Asseng led a recent study on Egypt’s long-term ability to produce its own wheat.
Egypt faces critical agricultural concerns. At 13.2 million tons per year, the country ranks as the world’s leading wheat importer, taking half its grain from other nations, Asseng said.
In the new study, researchers from UF/IFAS and Egypt found the middle-Eastern nation can grow enough wheat to feed itself through 2040, but after that, production looks uncertain.
“To feed its population and become independent from wheat imports, the Egyptian government tries to expand wheat production by doubling the irrigation area through a new national initiative,” Asseng said.
“This initiative will make Egypt self-sufficient in the near future, but will be insufficient after (the decade of the) 2040s,” he said. “By then, Egypt will have to start importing wheat, again, due to declining yields from climate change and increasing demand with population growth.”

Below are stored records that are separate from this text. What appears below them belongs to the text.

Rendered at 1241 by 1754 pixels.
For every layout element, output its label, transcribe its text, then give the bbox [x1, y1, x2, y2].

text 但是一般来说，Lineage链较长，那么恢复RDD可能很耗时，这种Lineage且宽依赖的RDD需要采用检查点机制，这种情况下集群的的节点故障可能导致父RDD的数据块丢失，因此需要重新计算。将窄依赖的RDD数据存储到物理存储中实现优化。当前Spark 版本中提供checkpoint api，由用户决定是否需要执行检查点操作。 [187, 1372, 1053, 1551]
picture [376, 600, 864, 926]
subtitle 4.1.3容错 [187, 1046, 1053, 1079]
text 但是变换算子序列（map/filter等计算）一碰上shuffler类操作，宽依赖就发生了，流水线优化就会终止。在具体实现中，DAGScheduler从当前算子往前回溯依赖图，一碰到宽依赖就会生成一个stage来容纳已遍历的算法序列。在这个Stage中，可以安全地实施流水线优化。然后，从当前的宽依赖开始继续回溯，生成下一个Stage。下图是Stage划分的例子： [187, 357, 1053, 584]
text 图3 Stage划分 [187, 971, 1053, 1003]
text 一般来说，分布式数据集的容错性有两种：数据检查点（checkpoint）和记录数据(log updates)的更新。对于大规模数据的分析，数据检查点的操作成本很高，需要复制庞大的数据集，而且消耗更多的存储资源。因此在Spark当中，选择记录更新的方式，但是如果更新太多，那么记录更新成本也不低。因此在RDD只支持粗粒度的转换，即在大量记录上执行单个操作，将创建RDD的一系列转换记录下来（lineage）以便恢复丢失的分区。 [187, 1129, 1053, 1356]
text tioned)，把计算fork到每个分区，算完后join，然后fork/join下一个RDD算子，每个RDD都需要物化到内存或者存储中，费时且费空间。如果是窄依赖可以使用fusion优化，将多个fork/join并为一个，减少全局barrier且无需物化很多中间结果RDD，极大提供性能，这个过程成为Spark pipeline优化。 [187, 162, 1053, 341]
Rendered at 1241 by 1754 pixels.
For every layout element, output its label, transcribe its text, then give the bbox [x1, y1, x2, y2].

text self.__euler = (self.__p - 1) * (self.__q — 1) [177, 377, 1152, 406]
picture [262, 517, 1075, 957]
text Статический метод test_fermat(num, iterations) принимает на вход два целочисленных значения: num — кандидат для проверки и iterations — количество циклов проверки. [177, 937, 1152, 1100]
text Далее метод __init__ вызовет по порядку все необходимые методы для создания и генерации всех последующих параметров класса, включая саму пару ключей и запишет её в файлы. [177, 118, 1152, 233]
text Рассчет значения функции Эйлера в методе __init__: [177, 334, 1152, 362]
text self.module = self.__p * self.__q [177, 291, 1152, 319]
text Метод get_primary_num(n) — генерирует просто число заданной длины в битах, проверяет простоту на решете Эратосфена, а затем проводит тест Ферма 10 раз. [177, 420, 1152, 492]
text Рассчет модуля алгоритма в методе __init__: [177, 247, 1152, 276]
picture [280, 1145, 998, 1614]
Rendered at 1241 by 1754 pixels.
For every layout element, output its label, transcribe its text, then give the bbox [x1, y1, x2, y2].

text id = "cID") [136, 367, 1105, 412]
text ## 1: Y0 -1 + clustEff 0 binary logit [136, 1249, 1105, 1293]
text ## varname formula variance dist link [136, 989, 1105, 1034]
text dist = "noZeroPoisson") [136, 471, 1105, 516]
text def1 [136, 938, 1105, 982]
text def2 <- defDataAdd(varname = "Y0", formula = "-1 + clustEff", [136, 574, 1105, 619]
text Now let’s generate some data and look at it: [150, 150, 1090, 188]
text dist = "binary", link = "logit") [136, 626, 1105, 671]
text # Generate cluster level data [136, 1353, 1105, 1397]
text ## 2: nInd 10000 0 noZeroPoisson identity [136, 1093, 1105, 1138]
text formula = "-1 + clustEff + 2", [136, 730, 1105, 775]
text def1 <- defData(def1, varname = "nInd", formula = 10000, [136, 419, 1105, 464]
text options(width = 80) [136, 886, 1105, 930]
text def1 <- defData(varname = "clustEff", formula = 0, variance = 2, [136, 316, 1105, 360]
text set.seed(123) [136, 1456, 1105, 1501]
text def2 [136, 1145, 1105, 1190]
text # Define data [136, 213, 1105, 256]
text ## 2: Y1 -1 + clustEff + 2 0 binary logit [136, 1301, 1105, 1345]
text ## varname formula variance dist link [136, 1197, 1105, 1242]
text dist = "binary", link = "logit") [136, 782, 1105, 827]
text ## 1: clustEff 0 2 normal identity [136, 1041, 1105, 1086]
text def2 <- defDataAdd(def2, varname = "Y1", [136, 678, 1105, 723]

Climate change will affect agriculture everywhere in the world, however, climate change will be felt first and hardest where food shortage is an issue already now, Asseng said.
He and other scientists work on the Agricultural Model Intercomparison and Improvement Project, also known as AgMIP — a global research network.
Scientific knowledge through AgMIP is key to understanding the impact and consequences of climate change on agriculture and food systems, Asseng said. The group enabled this multi-institutional and bi-national research, he said.
Egypt’s wheat production gains global importance because many countries export wheat there. Most comes from Russia, the Ukraine and Romania, Asseng said. The U.S. exports relatively little wheat to Egypt — about 100,000 tons in 2017-2018, he said. But the U.S. and Egypt are linked through wheat prices.
“On an economic level, as the largest wheat importer, the role of Egypt in the global grain market is critical to any grain- or food-producing country or region,” Asseng said. “The U.S. is the fourth-largest wheat producer and number one wheat exporter in the world.”
Almost every state in the U.S. produces wheat. The leading states are Kansas, North Dakota, Montana and Washington.
Florida produces very little wheat, but through a new breeding program, Md Ali Babar, a UF/IFAS agronomy professor, is developing wheat varieties for the Sunshine State and other parts of the world. Babar is working to breed wheat cultivars that are more tolerant to heat and dry weather for a future predicted to be warmer.
The Egypt wheat study is published in the journal Environmental Research Letters.